Even before I realised a reputable cognac producer was behind this product, I could tell it was going to be a little bit special from the presentation. The bottle looks the part and is tastefully sealed. There’s maybe a little bit too much to read on the label, but at least you know it has something to tell you. You probably are surprised when you read that it was blended in France, but you also start to think that this will turn out to be a good thing – after all, this wasn’t a  Lidl product, blended in Germany – I’d just been to M&S, after all. Then you look on the internet and realise it isn’t even a made for M&S product. It’s actually all that stuff that I mentioned earlier in the article.

Sure, the £15 in M&S vouchers and another £3 off helped make my mind up in regard to the purchase – it was intended mostly for mojitos, in actual fact – but it represents one of those watershed moments where I’ll resolve to get something like this in future, instead of settling for something shit. It’s like tequila in that respect; as soon as I tasted 100% agave and found that I could get it fairly reliably for £20, I could see no sense in buying anything inferior ever again – even for gratuitous mixing (a practice that takes place less and less in my house these days). And I never did make any mojitos with it.

Not being one for detailed tasting notes, I’ll just tell you, this is very sweet. Sweet, but full of flavour. Cast your mind back to the last time you tried drinking Bacardi or one of those supermarket white rums straight. Even though they are only 37.5% or something like that, there’s little in the way of flavour there, it’s just alcohol, for adding weight to your fruit juice or getting you hammered.
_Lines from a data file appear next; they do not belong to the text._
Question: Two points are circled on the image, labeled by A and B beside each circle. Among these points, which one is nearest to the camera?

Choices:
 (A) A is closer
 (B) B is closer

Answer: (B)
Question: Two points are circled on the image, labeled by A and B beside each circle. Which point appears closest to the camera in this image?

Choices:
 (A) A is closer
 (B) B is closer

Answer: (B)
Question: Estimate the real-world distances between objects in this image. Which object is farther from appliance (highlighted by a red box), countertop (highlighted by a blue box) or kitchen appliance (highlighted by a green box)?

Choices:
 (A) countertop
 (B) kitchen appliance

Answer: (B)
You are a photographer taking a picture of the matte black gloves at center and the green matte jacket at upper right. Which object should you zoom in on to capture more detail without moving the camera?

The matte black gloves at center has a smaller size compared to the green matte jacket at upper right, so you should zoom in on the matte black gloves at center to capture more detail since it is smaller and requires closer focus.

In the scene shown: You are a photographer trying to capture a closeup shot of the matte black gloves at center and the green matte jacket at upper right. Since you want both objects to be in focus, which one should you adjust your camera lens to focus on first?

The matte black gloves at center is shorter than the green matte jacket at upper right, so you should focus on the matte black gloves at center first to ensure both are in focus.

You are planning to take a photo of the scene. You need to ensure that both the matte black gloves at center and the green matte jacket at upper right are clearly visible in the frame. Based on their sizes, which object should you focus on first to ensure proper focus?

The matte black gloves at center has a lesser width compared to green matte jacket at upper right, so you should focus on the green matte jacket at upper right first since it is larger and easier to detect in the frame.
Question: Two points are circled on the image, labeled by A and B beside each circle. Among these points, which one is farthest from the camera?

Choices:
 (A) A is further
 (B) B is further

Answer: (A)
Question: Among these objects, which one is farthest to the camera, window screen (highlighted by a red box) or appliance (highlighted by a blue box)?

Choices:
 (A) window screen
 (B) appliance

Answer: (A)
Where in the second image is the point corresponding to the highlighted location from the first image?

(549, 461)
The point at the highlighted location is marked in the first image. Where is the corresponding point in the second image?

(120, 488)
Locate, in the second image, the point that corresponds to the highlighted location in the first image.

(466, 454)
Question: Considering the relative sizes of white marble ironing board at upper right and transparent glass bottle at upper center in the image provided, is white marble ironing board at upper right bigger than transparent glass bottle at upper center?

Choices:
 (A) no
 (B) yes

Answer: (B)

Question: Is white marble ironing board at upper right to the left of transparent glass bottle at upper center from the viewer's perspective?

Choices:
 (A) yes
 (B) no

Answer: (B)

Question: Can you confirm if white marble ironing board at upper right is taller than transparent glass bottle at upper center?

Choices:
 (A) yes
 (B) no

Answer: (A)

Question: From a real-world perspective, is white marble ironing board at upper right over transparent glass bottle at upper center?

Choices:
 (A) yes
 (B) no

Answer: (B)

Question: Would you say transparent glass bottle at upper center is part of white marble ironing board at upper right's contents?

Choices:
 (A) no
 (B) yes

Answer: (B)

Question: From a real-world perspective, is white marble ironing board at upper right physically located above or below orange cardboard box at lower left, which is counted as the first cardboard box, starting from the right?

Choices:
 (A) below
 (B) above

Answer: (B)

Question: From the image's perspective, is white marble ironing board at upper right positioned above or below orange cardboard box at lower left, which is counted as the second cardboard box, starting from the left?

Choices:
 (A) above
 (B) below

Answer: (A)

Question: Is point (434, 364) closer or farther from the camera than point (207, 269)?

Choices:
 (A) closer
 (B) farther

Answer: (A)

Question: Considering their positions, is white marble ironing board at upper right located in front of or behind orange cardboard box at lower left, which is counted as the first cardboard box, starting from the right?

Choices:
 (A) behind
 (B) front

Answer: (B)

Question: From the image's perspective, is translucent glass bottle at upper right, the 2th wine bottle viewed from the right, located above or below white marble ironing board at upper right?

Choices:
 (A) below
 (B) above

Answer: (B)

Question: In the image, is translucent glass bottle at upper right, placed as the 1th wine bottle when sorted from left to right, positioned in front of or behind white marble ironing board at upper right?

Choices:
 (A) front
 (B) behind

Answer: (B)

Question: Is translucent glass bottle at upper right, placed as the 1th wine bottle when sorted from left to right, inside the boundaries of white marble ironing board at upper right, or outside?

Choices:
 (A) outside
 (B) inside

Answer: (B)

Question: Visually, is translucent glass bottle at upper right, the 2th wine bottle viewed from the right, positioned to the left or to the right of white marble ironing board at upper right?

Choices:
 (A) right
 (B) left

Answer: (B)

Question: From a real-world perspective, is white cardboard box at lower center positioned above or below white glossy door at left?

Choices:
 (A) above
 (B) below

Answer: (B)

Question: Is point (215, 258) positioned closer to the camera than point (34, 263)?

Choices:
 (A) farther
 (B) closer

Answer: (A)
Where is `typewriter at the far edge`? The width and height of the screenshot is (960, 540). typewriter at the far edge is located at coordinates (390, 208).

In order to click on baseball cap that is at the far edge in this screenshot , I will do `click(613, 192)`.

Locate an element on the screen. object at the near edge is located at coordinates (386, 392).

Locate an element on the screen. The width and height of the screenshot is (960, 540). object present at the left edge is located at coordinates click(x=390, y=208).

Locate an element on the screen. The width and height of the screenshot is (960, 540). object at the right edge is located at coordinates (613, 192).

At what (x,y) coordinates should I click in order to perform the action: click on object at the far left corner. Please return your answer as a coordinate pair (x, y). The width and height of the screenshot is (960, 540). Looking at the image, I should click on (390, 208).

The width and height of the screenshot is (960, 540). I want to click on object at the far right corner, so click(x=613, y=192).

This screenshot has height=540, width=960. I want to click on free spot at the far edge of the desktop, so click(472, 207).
This is white rum you can actually sip. I didn’t think such a thing existed. But I’m here to tell you, it does, and it’s worth your £25 if you’re in the market for a new bottle that might surprise you.

And you don’t just have to take my word for it. “Buy clever not expensive” says one user reviewer on The Whisky Exchange, and never has a user review been more on the money. Yes, it’s twice as expensive as your standard supermarket own brands and nearly £10 more expensive than standard white rum brands such as Bacardi, but for £25, you’re getting something that you can confidently call actual quality, and that’s probably a first for me in the genre of rum – especially white rum.

Meanwhile, a user review on Master of Malt says that there are only two white rums that can be called amazing, and this is one of them. Even if there is only one other amazing white rum out there (J Wray, apparently), I won’t be so quick to write this genre off in future.


For my part, I took this along with me to a party in Sheffield where it went down a treat with everyone that tried it. They pretty much all said it was the best straight rum they’d tried and that they would definitely buy it at £25 from M&S for themselves. Now, some months later, whether they have done I don’t know. But I do know I’ll be investing in another bottle soon. If you’re still not convinced, remember I have already recognised this product in my 2015 Spirits of theYear. High praise indeed.